# Document segment
--*--

Six months later, Avila fought on the MF & DAZN: X Series 006 undercard against professional boxer Paul Bamba (5–2). The bout took place on April 21, 2023, at the XULA Convocation Center in New Orleans, Louisiana. Avila defeated Bamba via unanimous decision and was award with the Prime Fighter of the Night award.

=== Avila vs. Stephens ===
On August 5, 2023, Avila fought mixed martial artist Jeremy Stephens at the American Airlines Center in Dallas, Texas on the Jake Paul vs. Nate Diaz undercard as part of the Real Fighter Inc. roaster. Avila defeated Stephens via unanimous decision.

Seven months later, Avila fought bare-knuckle boxer Jake Bostwick on the MF & DAZN: X Series 13 undercard on March 23, 2024, at the Worldwide Stages in Spring Hill, Tennessee. During the night, the bout had to be postponed later in the evening due to a bomb threat that halted the event by the Tennessee Highway Patrol Bomb Squad. After a 78-minute delay, the event resumed. Avila defeated Bostwick via split decision.

=== Avila vs. Pettis ===
On April 12, 2024, Avila's next opponent was announced to be mixed martial artist Anthony Pettis on the Nate Diaz vs. Jorge Masvidal undercard. The bout was originally scheduled to take place on July 1 at the Kia Forum arena in Inglewood, California, but was postponed for unknown reasons. The bout was later rescheduled for July 6 and instead took place at the Honda Center in Anaheim, California. Avila defeated Pettis via unanimous decision.

--*--

Reproduce the passage on Avila's bouts word for word, starting at "Seven months later, Avila" and ending at "via split decision.".

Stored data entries
--*--

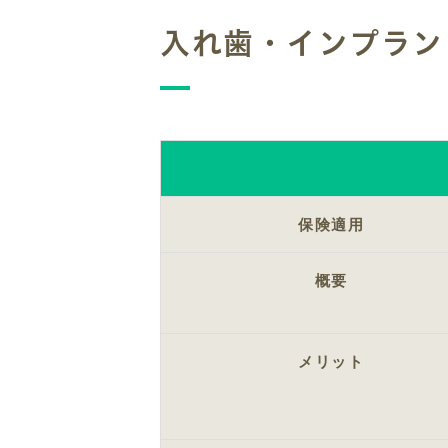
入れ歯・インプラン
保険適用
概要
メリット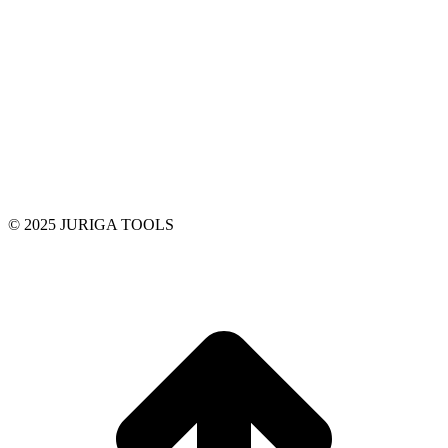
© 2025 JURIGA TOOLS
t
T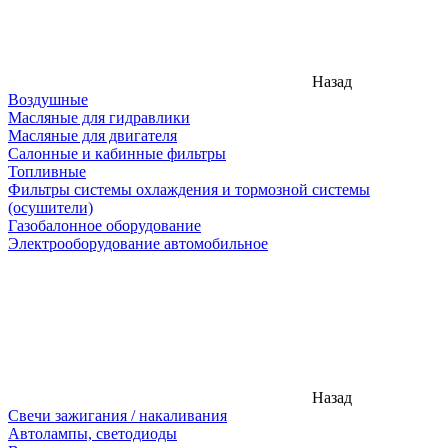
Назад
Воздушные
Масляные для гидравлики
Масляные для двигателя
Салонные и кабинные фильтры
Топливные
Фильтры системы охлаждения и тормозной системы
(осушители)
Газобалонное оборудование
Электрооборудование автомобильное
Назад
Свечи зажигания / накаливания
Автолампы, светодиоды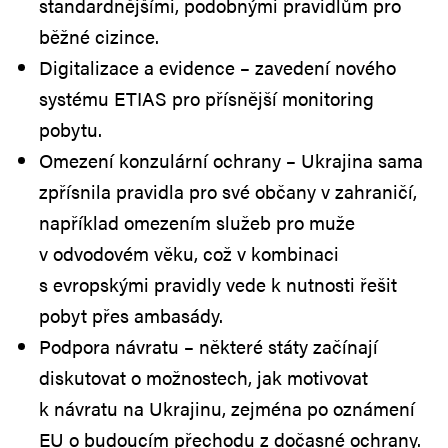
standardnějšími, podobnými pravidlům pro
běžné cizince.
Digitalizace a evidence – zavedení nového
systému ETIAS pro přísnější monitoring
pobytu.
Omezení konzulární ochrany – Ukrajina sama
zpřísnila pravidla pro své občany v zahraničí,
například omezením služeb pro muže
v odvodovém věku, což v kombinaci
s evropskými pravidly vede k nutnosti řešit
pobyt přes ambasády.
Podpora návratu – některé státy začínají
diskutovat o možnostech, jak motivovat
k návratu na Ukrajinu, zejména po oznámení
EU o budoucím přechodu z dočasné ochrany.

--*--

# Answer for the task
Seven months later, Avila fought bare-knuckle boxer Jake Bostwick on the MF & DAZN: X Series 13 undercard on March 23, 2024, at the Worldwide Stages in Spring Hill, Tennessee. During the night, the bout had to be postponed later in the evening due to a bomb threat that halted the event by the Tennessee Highway Patrol Bomb Squad. After a 78-minute delay, the event resumed. Avila defeated Bostwick via split decision.